The sense of injustice I felt as a child when I was punished because of others’ misdemeanours returned this week, when UK health secretary Sajid Javid threatened the entire country with a Christmas lockdown if more eligible people didn’t take up their Covid booster jab. The ‘booster’ amounts to a third shot because, it turns out, the effects of the first two vaccinations last only six months. I have my booster booked for tomorrow. And yet, having done the right thing for myself and others, I could still be faced with the prospect of having Christmas curtailed because, according to Sajid Javid, too many people have been naughty children and haven’t done as they were told.
If this is the case, might it not be because the populace as a whole has grown tired, not to mention altogether sceptical, of politician’s promises about Covid?
‘Lockdown for three weeks to flatten the peak of the epidemic’ we were told by the Prime Minister in March 2020.
Lockdown again, for a month, in November 2020, this time to protect the NHS.
Stay locked down for over six months.
Keep your distance, wear a mask, get tested – with which we all complied – and we’ll stop the infection from spreading.
Get the injection and we’ll soon see off this pandemic;
Get a second and save grandma;
Vaccinate your children and erm… we’ll soon see off this pandemic (again).
Get the booster jab and you can have Christmas. (What will it be after another six months? ‘Have your fourth shot or we won’t let you go on holiday’?)
While these measures may have been effective (the fact we’re still being threatened with lockdowns might suggest otherwise), the means by which we have been coerced into compliance has been through blackmail and bullying.

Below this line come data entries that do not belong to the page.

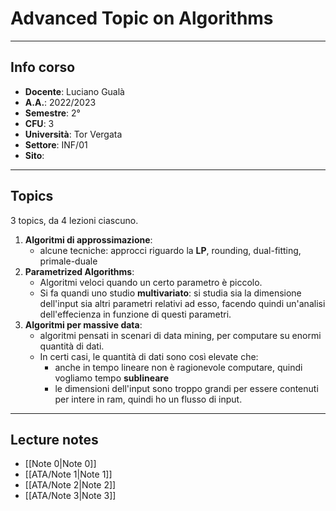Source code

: # Advanced Topic on Algorithms
--------------------------
## Info corso
- **Docente**: Luciano Gualà
- **A.A.**: 2022/2023
- **Semestre**: 2°
- **CFU**: 3
- **Università**: Tor Vergata
- **Settore**: INF/01
- **Sito**:

-----
## Topics
3 topics, da 4 lezioni ciascuno.

1. **Algoritmi di approssimazione**:
	- alcune tecniche: approcci riguardo la **LP**, rounding, dual-fitting, primale-duale
2. **Parametrized Algorithms**:
	- Algoritmi veloci quando un certo parametro è piccolo.
	- Si fa quandi uno studio **multivariato**: si studia sia la dimensione dell'input sia altri parametri relativi ad esso, facendo quindi un'analisi dell'effecienza in funzione di questi parametri.
3. **Algoritmi per massive data**:
	- algoritmi pensati in scenari di data mining, per computare su enormi quantità di dati.
	- In certi casi, le quantità di dati sono così elevate che:
		- anche in tempo lineare non è ragionevole computare, quindi vogliamo tempo **sublineare**
		- le dimensioni dell'input sono troppo grandi per essere contenuti per intere in ram, quindi ho un flusso di input.

---------------------
## Lecture notes
- [[Note 0|Note 0]]
- [[ATA/Note 1|Note 1]]
- [[ATA/Note 2|Note 2]]
- [[ATA/Note 3|Note 3]]
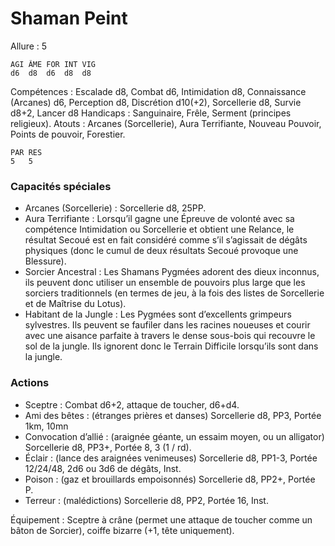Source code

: # Shaman Peint

Allure : 5

	AGI	ÂME	FOR	INT	VIG
	d6	d8	d6	d8	d8

Compétences : Escalade d8, Combat d6, Intimidation d8, Connaissance (Arcanes) d6, Perception d8, Discrétion d10(+2), Sorcellerie d8, Survie d8+2, Lancer d8
Handicaps : Sanguinaire, Frêle, Serment (principes religieux).
Atouts : Arcanes (Sorcellerie), Aura Terrifiante, Nouveau Pouvoir, Points de pouvoir, Forestier.

	PAR	RES
	5	5

### Capacités spéciales
- Arcanes (Sorcellerie) : Sorcellerie d8, 25PP.
- Aura Terrifiante : Lorsqu’il gagne une Épreuve de volonté avec sa compétence Intimidation ou Sorcellerie et obtient une Relance, le résultat Secoué est en fait considéré comme s’il s’agissait de dégâts physiques (donc le cumul de deux résultats Secoué provoque une Blessure).
- Sorcier Ancestral : Les Shamans Pygmées adorent des dieux inconnus, ils peuvent donc utiliser un ensemble de pouvoirs plus large que les sorciers traditionnels (en termes de jeu, à la fois des listes de Sorcellerie et de Maîtrise du Lotus).
- Habitant de la Jungle : Les Pygmées sont d’excellents grimpeurs sylvestres. Ils peuvent se faufiler dans les racines noueuses et courir avec une aisance parfaite à travers le dense sous-bois qui recouvre le sol de la jungle. Ils ignorent donc le Terrain Difficile lorsqu’ils sont dans la jungle.

### Actions
- Sceptre : Combat d6+2, attaque de toucher, d6+d4.
- Ami des bêtes : (étranges prières et danses) Sorcellerie d8, PP3, Portée 1km, 10mn
- Convocation d’allié : (araignée géante, un essaim moyen, ou un alligator) Sorcellerie d8, PP3+, Portée 8, 3 (1 / rd).
- Éclair : (lance des araignées venimeuses) Sorcellerie d8, PP1-3, Portée 12/24/48, 2d6 ou 3d6 de dégâts, Inst.
- Poison : (gaz et brouillards empoisonnés) Sorcellerie d8, PP2+, Portée P.
- Terreur : (malédictions) Sorcellerie d8, PP2, Portée 16, Inst.

Équipement : Sceptre à crâne (permet une attaque de toucher comme un bâton de Sorcier), coiffe bizarre (+1, tête uniquement).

Only a couple of days ago, NHS chief Amanda Pritchard claimed that hospitalisations are currently 14 times higher than they were this time last year. This was a lie. They are considerably lower, as the government’s own data shows. (Regrettably, Ms Pritchard neglected to mention that the NHS itself has been responsible for the deaths of about 11,600 people who caught Covid while in hospital for other ailments.)
I’ll be having my booster and I’ll be having Christmas too, regardless of what an authoritarian career politician and inept NHS chiefs tell me. If we have learnt anything as a result of the pandemic about those who govern us it is that they really do not have the first idea what they are doing. Nor do they know how to manage people. Bullying, blackmailing and punishing the whole class because of a few naughty children is not the way.